Semiconductor die or chips are encapsulated in a semiconductor package for protection from damage by external stresses and to provide a system for carrying electrical signals to and from the chips. Many different types of semiconductor packages exist, including dual-in-line packages, pin grid array packages, tape-automated bonding (TAB) packages, multi-chip modules (MCMs), and power packages. One type of power package is a high power package that is used for a high power semiconductor device and that is capable of dissipating greater than ten watts of power.
Typically, these power packages use a relatively high resistivity die attach materials that have a high lead content, a large thickness, and a low thermal conductivity of approximately twenty to thirty watts per meter Kelvin (w/m-K). Each of these characteristics contribute to heat transfer problems during device operation. Radio frequency and other high frequency power packages also typically have an air cavity enclosed by ceramic components, which are expensive. Lower cost high frequency encapsulated power packages are typically limited to a single semiconductor chip per package, which requires: (1) matching components to be located on the same chip as the high power semiconductor device, which can result in lossy devices with lower electrical performance; or (2) matching components and/or other components to be located on one or more different chips in different packages and requires a larger footprint or a larger amount of space in the final product for multiple packages.
Accordingly, a need exists for a low cost package for a high power semiconductor device that has improved thermal conductivity for improved reliability, that is less expensive than air cavity packages, that can be used to package multiple semiconductor chips in a single package, and that is compatible with high frequency applications above approximately three hundred MegaHertz (MHz).

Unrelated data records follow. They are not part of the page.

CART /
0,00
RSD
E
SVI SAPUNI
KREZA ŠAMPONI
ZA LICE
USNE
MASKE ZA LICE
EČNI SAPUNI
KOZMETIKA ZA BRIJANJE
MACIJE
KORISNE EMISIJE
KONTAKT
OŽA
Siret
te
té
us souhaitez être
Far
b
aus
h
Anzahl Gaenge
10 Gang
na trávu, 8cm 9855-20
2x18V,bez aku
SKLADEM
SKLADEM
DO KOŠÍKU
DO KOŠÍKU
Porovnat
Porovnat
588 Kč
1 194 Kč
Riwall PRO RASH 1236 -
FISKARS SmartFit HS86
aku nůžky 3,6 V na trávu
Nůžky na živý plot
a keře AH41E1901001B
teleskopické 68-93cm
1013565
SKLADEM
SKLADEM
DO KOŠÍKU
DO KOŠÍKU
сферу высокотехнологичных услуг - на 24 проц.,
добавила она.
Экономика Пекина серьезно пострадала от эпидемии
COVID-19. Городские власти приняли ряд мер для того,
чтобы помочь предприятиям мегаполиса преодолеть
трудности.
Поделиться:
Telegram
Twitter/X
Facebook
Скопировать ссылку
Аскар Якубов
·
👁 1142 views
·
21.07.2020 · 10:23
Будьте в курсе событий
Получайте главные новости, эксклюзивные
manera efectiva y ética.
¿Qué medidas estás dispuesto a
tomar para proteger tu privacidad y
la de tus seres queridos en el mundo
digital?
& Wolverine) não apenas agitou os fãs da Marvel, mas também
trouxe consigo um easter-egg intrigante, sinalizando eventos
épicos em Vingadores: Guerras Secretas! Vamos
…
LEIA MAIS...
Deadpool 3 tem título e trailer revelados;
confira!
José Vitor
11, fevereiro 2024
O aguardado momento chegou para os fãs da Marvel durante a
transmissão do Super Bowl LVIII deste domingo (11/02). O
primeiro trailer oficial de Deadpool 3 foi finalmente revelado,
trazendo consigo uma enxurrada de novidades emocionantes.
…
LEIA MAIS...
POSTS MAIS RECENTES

For simplicity and clarity of illustration, the drawing figures illustrate the general manner of construction, and descriptions and details of well-known features and techniques may be omitted to avoid unnecessarily obscuring the invention. Additionally, elements in the drawing figures are not necessarily drawn to scale. For example, the dimensions of some of the elements in the figures may be exaggerated relative to other elements to help improve understanding of embodiments of the present invention. The same reference numerals in different figures denote the same elements.
The terms “first,” “second,” “third,” “fourth,” and the like in the description and in the claims, if any, are used for distinguishing between similar elements and not necessarily for describing a particular sequential or chronological order. It is to be understood that the terms so used are interchangeable under appropriate circumstances such that the embodiments of the invention described herein are, for example, capable of operation in sequences other than those illustrated or otherwise described herein. Furthermore, the terms “comprise,” “include,” “have,” and any variations thereof, are intended to cover a non-exclusive inclusion, such that a process, method, article, or apparatus that comprises a list of elements is not necessarily limited to those elements, but may include other elements not expressly listed or inherent to such process, method, article, or apparatus.
The terms “left,” “right,” “front,” “back,” “top,” “bottom,” “over,” “under,” and the like in the description and in the claims, if any, are used for descriptive purposes and not necessarily for describing permanent relative positions. It is to be understood that the terms so used are interchangeable under appropriate circumstances such that the embodiments of the invention described herein are, for example, capable of operation in other orientations than those illustrated or otherwise described herein. The term “coupled,” as used herein, is defined as directly or indirectly connected in an electrical, mechanical, chemical, or other manner.